Spatial layout data

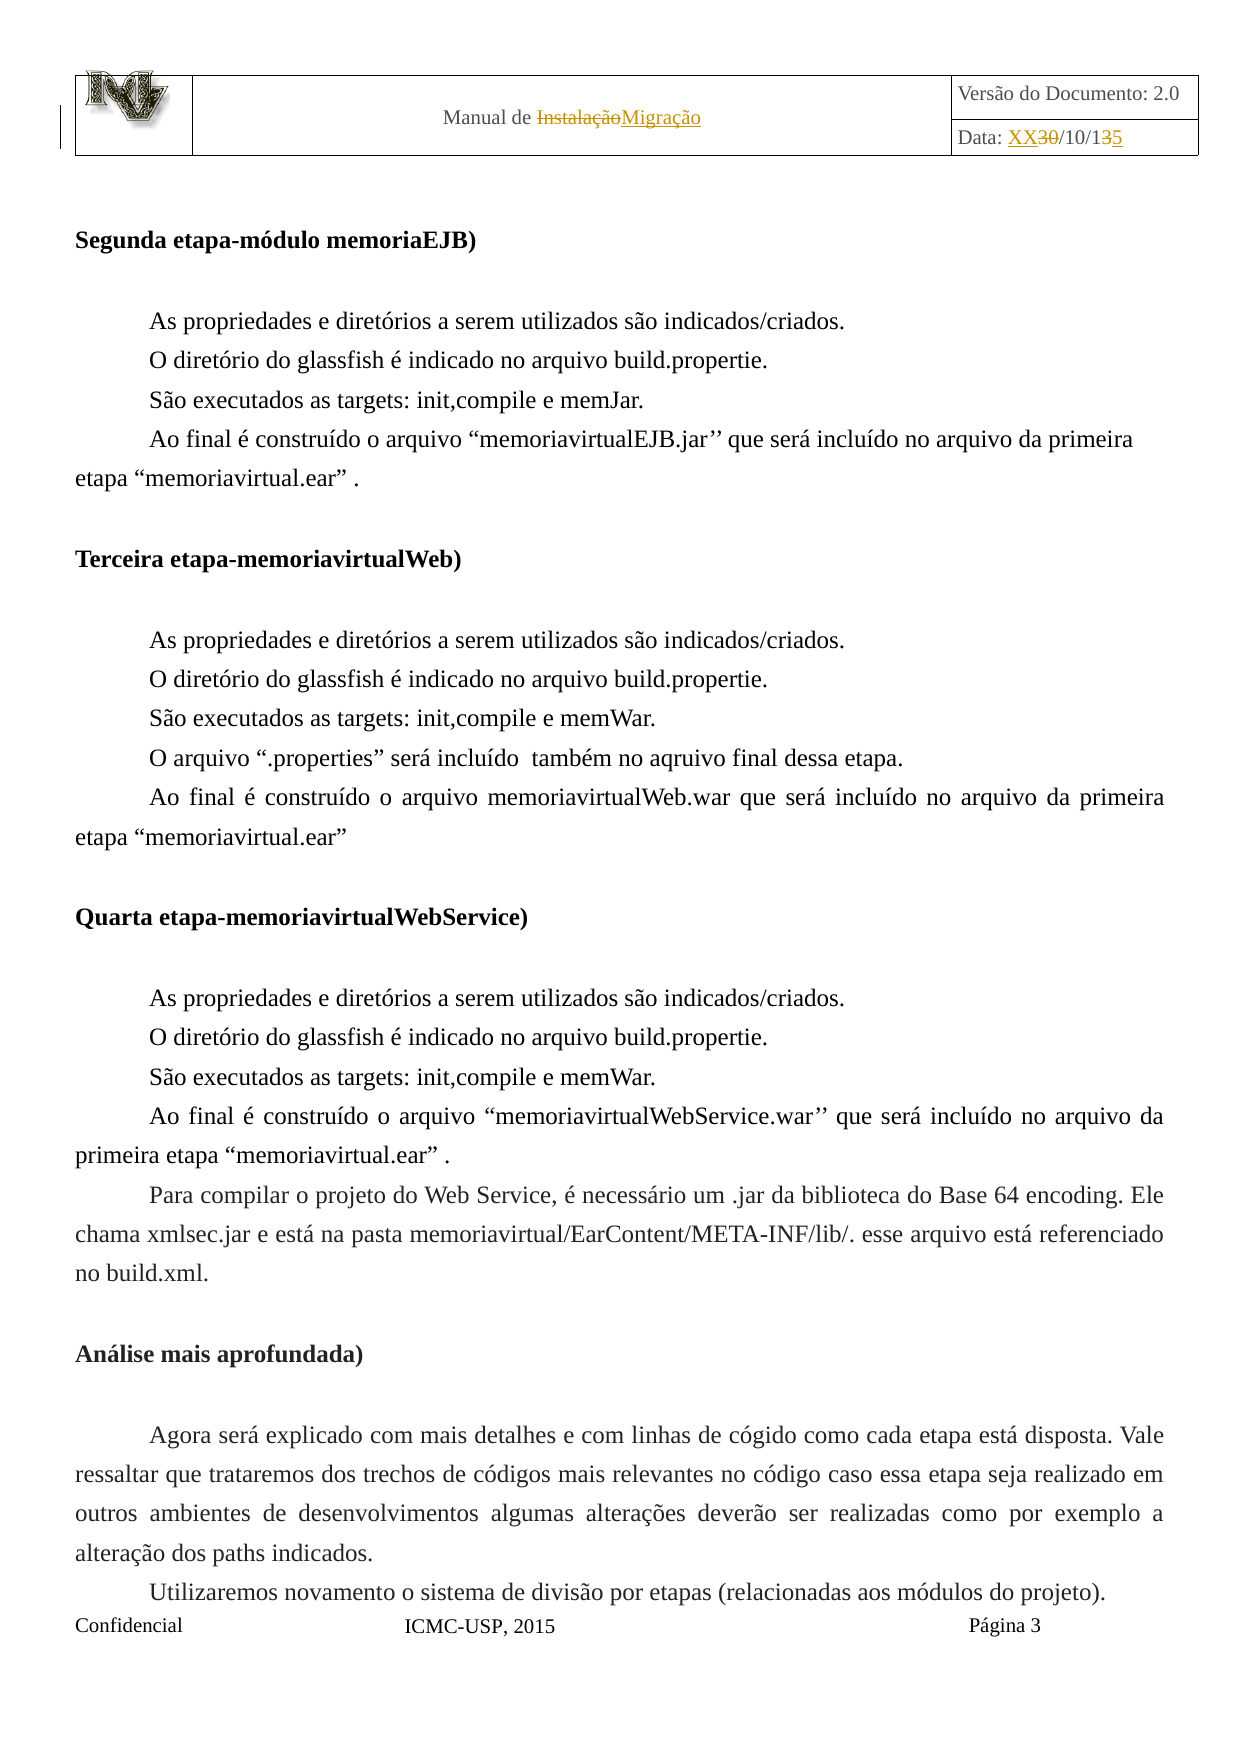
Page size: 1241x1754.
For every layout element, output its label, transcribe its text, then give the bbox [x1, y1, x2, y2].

text Quarta etapa-memoriavirtualWebService) [75, 902, 1165, 931]
picture [80, 58, 170, 133]
text Utilizaremos novamento o sistema de divisão por etapas (relacionadas aos módulos do projeto). [75, 1577, 1165, 1606]
text Agora será explicado com mais detalhes e com linhas de cógido como cada etapa está disposta. Vale ressaltar que trataremos dos trechos de códigos mais relevantes no código caso essa etapa seja realizado em outros ambientes de desenvolvimentos algumas alterações deverão ser realizadas como por exemplo a alteração dos paths indicados. [75, 1420, 1165, 1567]
text São executados as targets: init,compile e memWar. [75, 1062, 1165, 1090]
text Terceira etapa-memoriavirtualWeb) [75, 544, 1165, 573]
text Análise mais aprofundada) [75, 1339, 1165, 1368]
text Ao final é construído o arquivo memoriavirtualWeb.war que será incluído no arquivo da primeira etapa “memoriavirtual.ear” [75, 782, 1165, 850]
text As propriedades e diretórios a serem utilizados são indicados/criados. [75, 306, 1165, 335]
text O arquivo “.properties” será incluído também no aqruivo final dessa etapa. [75, 743, 1165, 772]
text O diretório do glassfish é indicado no arquivo build.propertie. [75, 664, 1165, 693]
text O diretório do glassfish é indicado no arquivo build.propertie. [75, 345, 1165, 374]
text As propriedades e diretórios a serem utilizados são indicados/criados. [75, 625, 1165, 653]
text As propriedades e diretórios a serem utilizados são indicados/criados. [75, 983, 1165, 1012]
text São executados as targets: init,compile e memWar. [75, 703, 1165, 732]
text Segunda etapa-módulo memoriaEJB) [75, 225, 1165, 254]
text O diretório do glassfish é indicado no arquivo build.propertie. [75, 1022, 1165, 1051]
text São executados as targets: init,compile e memJar. [75, 385, 1165, 413]
text Para compilar o projeto do Web Service, é necessário um .jar da biblioteca do Base 64 encoding. Ele chama xmlsec.jar e está na pasta memoriavirtual/EarContent/META-INF/lib/. esse arquivo está referenciado no build.xml. [75, 1180, 1165, 1287]
text Ao final é construído o arquivo “memoriavirtualEJB.jar’’ que será incluído no arquivo da primeira etapa “memoriavirtual.ear” . [75, 424, 1165, 492]
text Ao final é construído o arquivo “memoriavirtualWebService.war’’ que será incluído no arquivo da primeira etapa “memoriavirtual.ear” . [75, 1101, 1165, 1169]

* _WRITTEN EXERCISE_
Copy the listing lines starting at the one containing "text Quarta etapa-memoriavirtualWebService)" and ending at the one containing "text Análise mais", both included, without changing anything.

* _CORRECT OUTPUT_
text Quarta etapa-memoriavirtualWebService) [75, 902, 1165, 931]
picture [80, 58, 170, 133]
text Utilizaremos novamento o sistema de divisão por etapas (relacionadas aos módulos do projeto). [75, 1577, 1165, 1606]
text Agora será explicado com mais detalhes e com linhas de cógido como cada etapa está disposta. Vale ressaltar que trataremos dos trechos de códigos mais relevantes no código caso essa etapa seja realizado em outros ambientes de desenvolvimentos algumas alterações deverão ser realizadas como por exemplo a alteração dos paths indicados. [75, 1420, 1165, 1567]
text São executados as targets: init,compile e memWar. [75, 1062, 1165, 1090]
text Terceira etapa-memoriavirtualWeb) [75, 544, 1165, 573]
text Análise mais aprofundada) [75, 1339, 1165, 1368]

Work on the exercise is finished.